For a copy of our paper on the “Journal of Cleaner Production” write to me at “ugo.bardi(swirlingthing)unifi.it
11 Comments on "Turning electricity into food"
J-Gav on Thu, 14th Nov 2013 8:49 pm
I can’t help but like Ugo Bardi somewhere for taking some strong positions early on concerning energy etc … But he did also for a time ‘almost’ buy into the Andrea Rossi scam. Which leads me to think he may have a little more confidence in tech solutions than I do. Not that appropriate tech can’t play an important role in the future power-down. It’s the definition of that word ‘appropriate’ which gets kinda sticky.
sunweb on Thu, 14th Nov 2013 9:09 pm
On his own website for this essay, he has been challenged from multiple perspectives.
There is a new excellent one just posted their. It challenges the use of electricity. As do I from a total systems point of view.
One of my posts was:
Solar and wind energy capturing devices as well as nuclear are not alternative energy sources. They are extensions of the fossil fuel supply system. There is an illusion of looking at the trees and not the forest in the “Renewable” energy world. Not seeing the systems, machineries, fossil fuel uses and environmental degradation that create the devices to capture the sun, wind and biofuels allows myopia and false claims of renewable, clean, green and sustainable.
Energy Return on Energy Invested (ERoEI) is only a part of the equation. There is a massive infrastructure of mining, processing, manufacturing, fabricating, installation, transportation and the associated environmental assaults. Each of these processes and machines may only add a miniscule amount of energy to the final component of solar or wind devices yet the devices cannot arise without them. There would be no devices with out this infrastructure.
How else would we do it? There is always the old way. Who of us will go down in the mine first?
A story in pictures and diagrams:
From Machines making machines making machines
http://sunweber.blogspot.com/2011/12/machines-making-machines-making.html
ghung on Thu, 14th Nov 2013 10:27 pm
Unless I’m having deja vu, the last time this article appeared I commented that the fuel problem is the most easily solved. Farmers can easily produce their own biofuels using only a small fraction of their production.
I consider the availability of water, soil fertility (i.e.rock phosphate), global supply chains, and climate change to be the greater threats to industrial agriculture, along with the problem of organisms adapting to herbicides and insecticides. It doesn’t matter how the machines are powered if the machines can’t be produced, repaired, or replaced, if the soil is worthless and dry, or super-weeds and pestilence are taking over.
Norm on Thu, 14th Nov 2013 10:30 pm
It is so true. Food system consumes energy, not making it. Seems like electric tractor might work, but would need long extension cord. How about go back to Steam Tractor. Search words like Case Traction engine on YouTube. Those rock. From 1910 or so. Nowadays, chuck old tires and TV sets into the firebox. No coal required!
BillT on Fri, 15th Nov 2013 1:36 am
ghung, you too are delusional… biofuels are a negative energy source. And no farm has enough ‘excess’ to run their equipment. Have you ever lived on a real farm? All of that biomass has to go back into the sol to maintain a living ecology that makes a crop possible. It goes back as dung from animals or as chaff that is plowed under. It cannot be used for other things without depleting the soil.
And the US would need about 300 of it’s 320 million people back on the farm to make it possible for the 320 million to survive. Think pre-oil history for the reason.

__Dataset section__
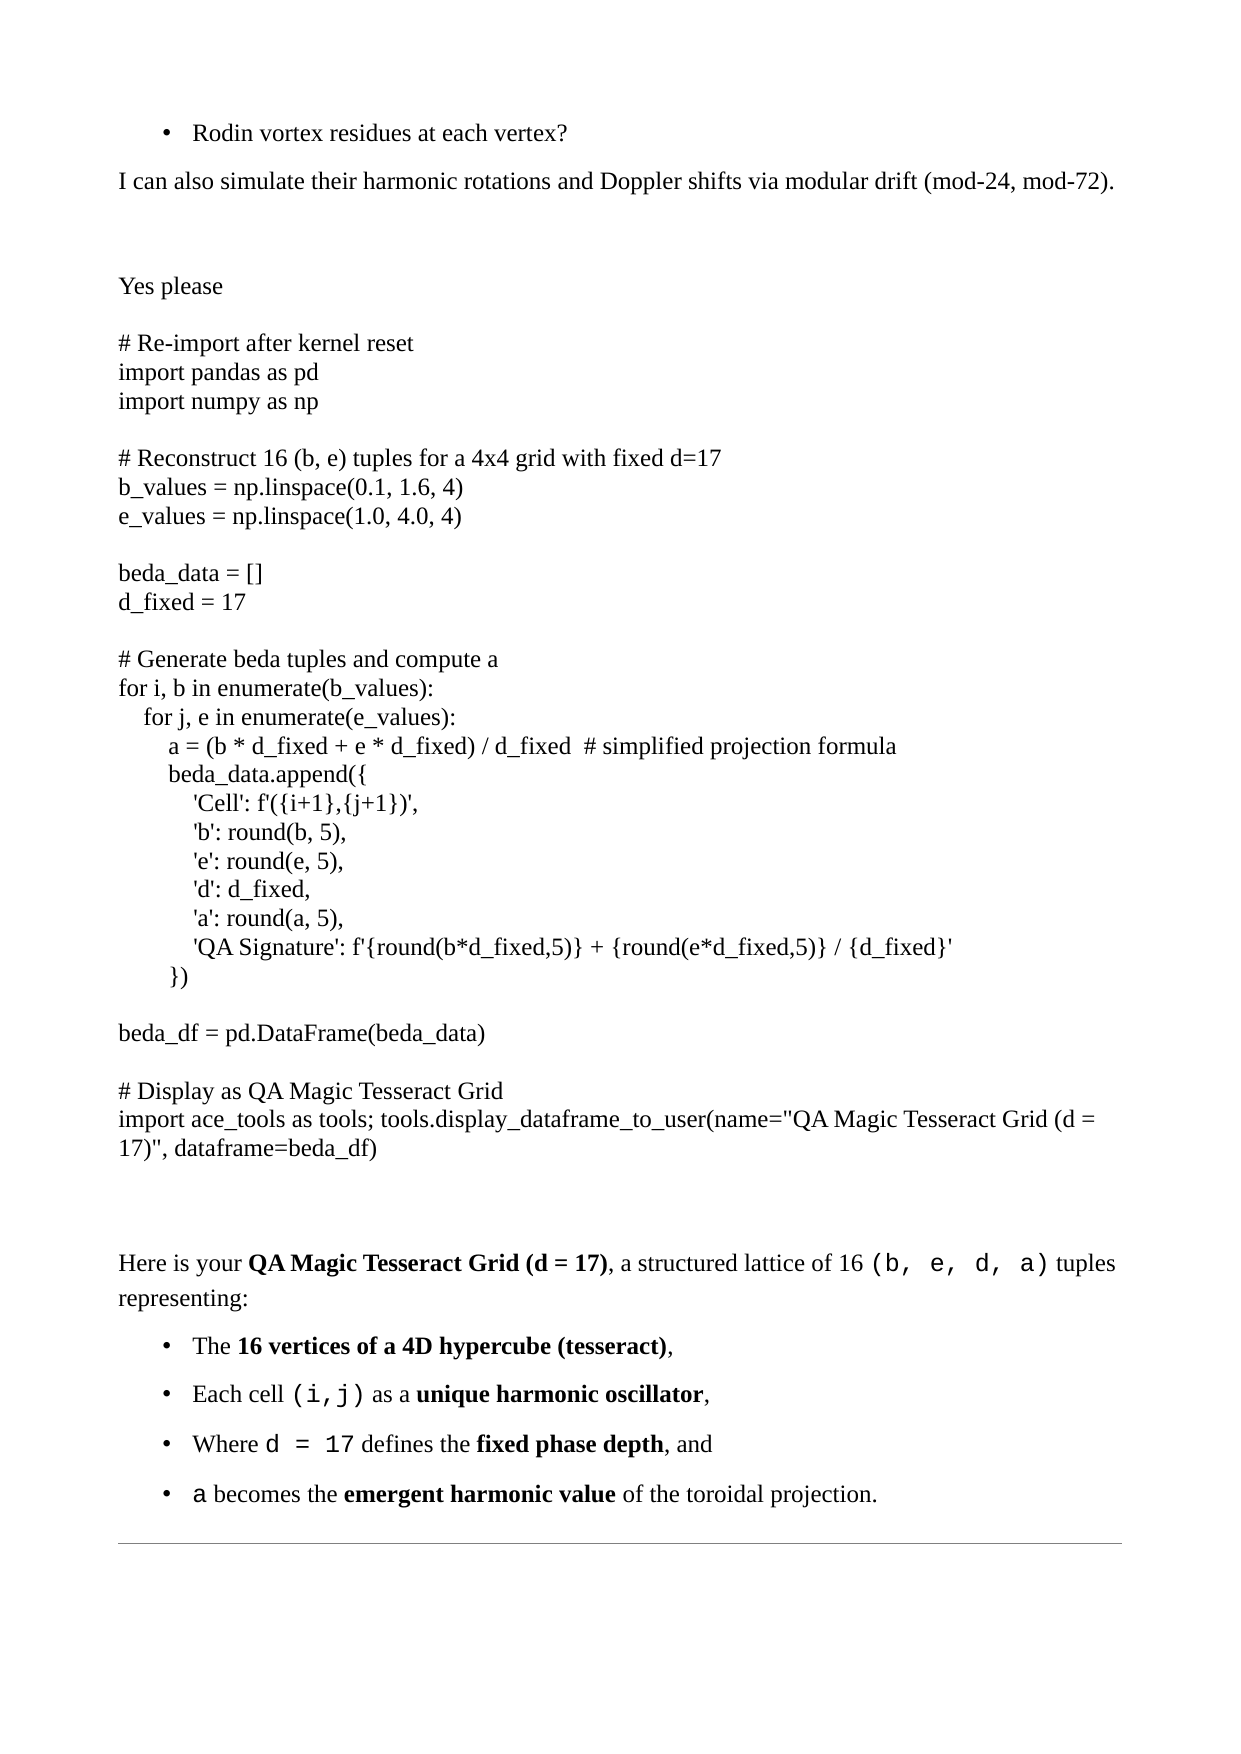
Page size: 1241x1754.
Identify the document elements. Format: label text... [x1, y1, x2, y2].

__Objective__
Please resume the comment thread on turning electricity into food above, picking up right after its last sentence.

__Task output__
RICHARD RALPH ROEHL on Fri, 15th Nov 2013 9:32 am
Hey! Great news! This will surely be the answer to exponential growth of the human population in a closed looped system of finite resources like Planet Over-birth Earth. 7 billion baboonies on the planet today. 9 billion tomorrow. 11 billion after that. Let us go forth and multiply!
J-Gav on Fri, 15th Nov 2013 10:55 am
Ghung and BillT – I don’t know from personal experience but I remember seeing a report here in France a few years ago where several small/medium farms pooled their biomass resources and low-tech know-how to produce plenty of fuel for their ag equipment. They seemed happy with the result though I can’t say if it’s still operational …
Of course that sort of thing is illegal here, like most activities which allow people to escape the clutches of the State. But the government didn’t crack down in this case, I suppose 1 – because the scale was so small it didn’t make a dent in the big energy companies’ racket; 2 – because a crackdown would have been very unpopular politically.
In any case, it’s not something that could be scaled up to replace fossil fuels to any meaningful degree.
BillT on Fri, 15th Nov 2013 1:35 pm
J-Gav, they were burning their future if they were using their biomass to make fuel. It should be plowed back into the soil every year as manure or chaff. Rich, living, soil requires the decomposition of biomass to keep the soil loose and to hold moisture. Without it, you get desert.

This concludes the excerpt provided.